A proposta de redução da jornada semanal de trabalho de 44 para 40 horas pode elevar os custos do setor produtivo do Rio Grande do Norte em até R$ 2,29 bilhões por ano. A estimativa é do Observatório da Indústria Mais RN, ligado à Federação das Indústrias do Estado do Rio Grande do Norte, com base em dados do painel “PL Redução da Escala de Trabalho”, do Observatório Nacional da Indústria.
O estudo utiliza informações da Relação Anual de Informações Sociais (RAIS) e aponta que o estado possui 709,35 mil vínculos formais de emprego.
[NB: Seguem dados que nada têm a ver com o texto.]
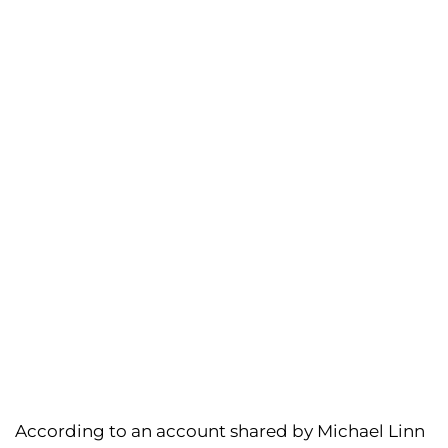
According to an account shared by Michael Linn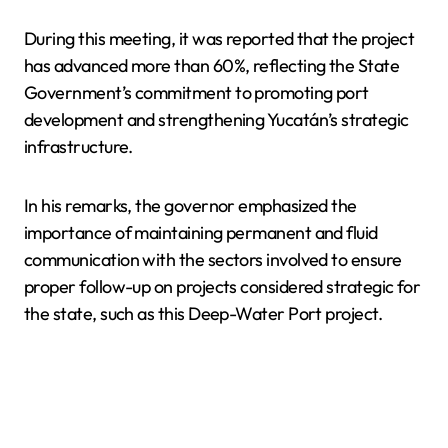
During this meeting, it was reported that the project
has advanced more than 60%, reflecting the State
Government’s commitment to promoting port
development and strengthening Yucatán’s strategic
infrastructure.
In his remarks, the governor emphasized the
importance of maintaining permanent and fluid
communication with the sectors involved to ensure
proper follow-up on projects considered strategic for
the state, such as this Deep-Water Port project.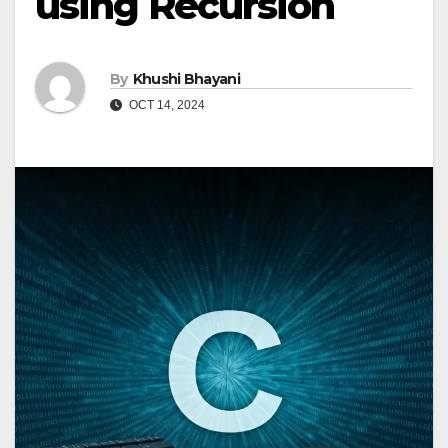
using Recursion
By
Khushi Bhayani
OCT 14, 2024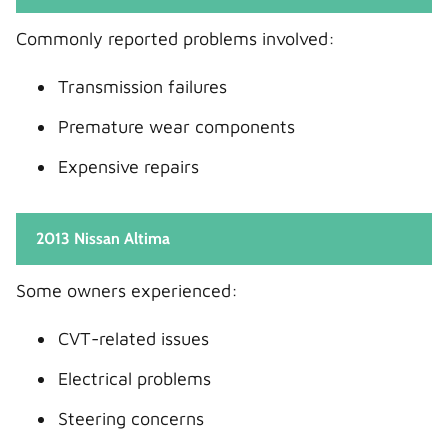
Commonly reported problems involved:
Transmission failures
Premature wear components
Expensive repairs
2013 Nissan Altima
Some owners experienced:
CVT-related issues
Electrical problems
Steering concerns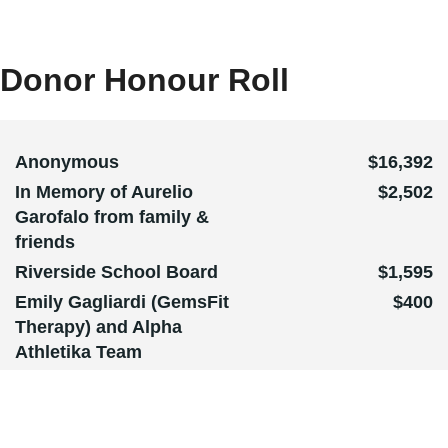
Donor Honour Roll
Anonymous
$16,392
In Memory of Aurelio
$2,502
Garofalo from family &
friends
Riverside School Board
$1,595
Emily Gagliardi (GemsFit
$400
Therapy) and Alpha
Athletika Team
The CTTD Team
Giulio and Rita Garofalo
and Family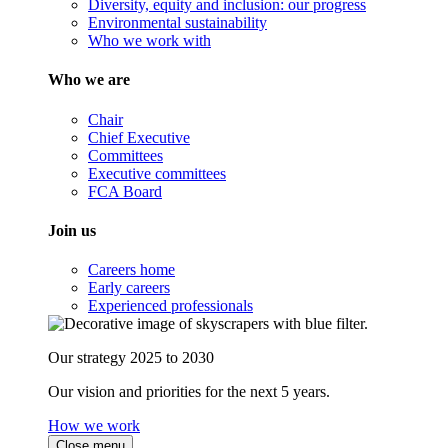
Diversity, equity and inclusion: our progress
Environmental sustainability
Who we work with
Who we are
Chair
Chief Executive
Committees
Executive committees
FCA Board
Join us
Careers home
Early careers
Experienced professionals
Our strategy 2025 to 2030
Our vision and priorities for the next 5 years.
How we work
Close menu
Desse total, 421,13 mil, o equivalente a 59,4%, têm jornada entre 41 e 44 horas semanais e seriam diretamente impactados pela eventual mudança, exigindo reorganização produtiva ou ampliação de despesas.
A análise considera dois cenários para recomposição das horas reduzidas:
- pagamento de horas extras;
- contratação de novos trabalhadores.
No primeiro caso, com compensação via horas extras, o acréscimo anual estimado é de aproximadamente R$ 2,29 bilhões, o que representa aumento de 5,8% nos custos do setor produtivo. No segundo cenário, com admissão de novos empregados, o impacto projetado é de R$ 1,53 bilhão por ano, equivalente a 3,9% de elevação nos gastos com pessoal.
“Ambos os cenários implicam aumento significativo dos custos empresariais, com repercussões diretas sobre a atividade econômica, especialmente nos setores industriais mais intensivos em trabalho, como a Indústria de Transformação, a Construção e a Indústria Extrativa”, afirma Pedro Albuquerque, analista do Observatório da Indústria Mais RN.
O presidente do Sistema FIERN, Roberto Serquiz, ressalta que o debate precisa considerar o desempenho da produtividade nacional. “é necessário enfrentar um fato incontornável: o Brasil apresenta desempenho modesto em produtividade quando comparado a outras economias”.
Ele acrescenta: “Reduzir jornada sem elevar produtividade significa aumentar custos sem ampliar a geração de riqueza. Ao mesmo tempo, o país iniciou a transição decorrente da Reforma Tributária de 2023, que demanda adaptação, investimentos e reorganização das estruturas empresariais. Introduzir simultaneamente mudanças estruturais na legislação trabalhista e no sistema tributário representa um risco elevado para a economia. Soma-se a isso o desafio de que parte relevante do parque industrial brasileiro opera com defasagem tecnológica, baixa automação e competitividade pressionada”.
Repercussões para a economia industrial do RN
Segundo o levantamento, o impacto tende a ser estruturalmente relevante no estado, cuja base produtiva mantém forte ligação com cadeias industriais, construção civil, mineração, energia e produção manufatureira.
Entre as possíveis repercussões apontadas estão:
- aumento do custo unitário do trabalho;
- risco de redução de produção e do Produto Interno Bruto (PIB);
- maior pressão sobre micro e pequenas empresas;
- efeitos específicos em setores intensivos em mão de obra.
A redução do limite semanal, sem ajuste salarial, eleva o valor da hora trabalhada e pressiona preços, margens e competitividade frente a outros estados e produtos importados. No cenário de horas extras, o estudo projeta que a hora regular pode subir cerca de 10% para trabalhadores que excedem 40 horas semanais, além do pagamento adicional das quatro horas compensatórias.
Pressão sobre micro e pequenas empresas
No Rio Grande do Norte, onde há forte presença de pequenos estabelecimentos industriais e da construção, o impacto tende a ser mais acentuado. O estudo indica que micro e pequenas empresas concentram a maior proporção de empregados com jornada superior a 40 horas.
“Isso pode acelerar informalização, substituição de trabalho por serviços terceirizados, postergação de investimentos e até encerramento de operações menos produtivas”, afirma Pedro Albuquerque.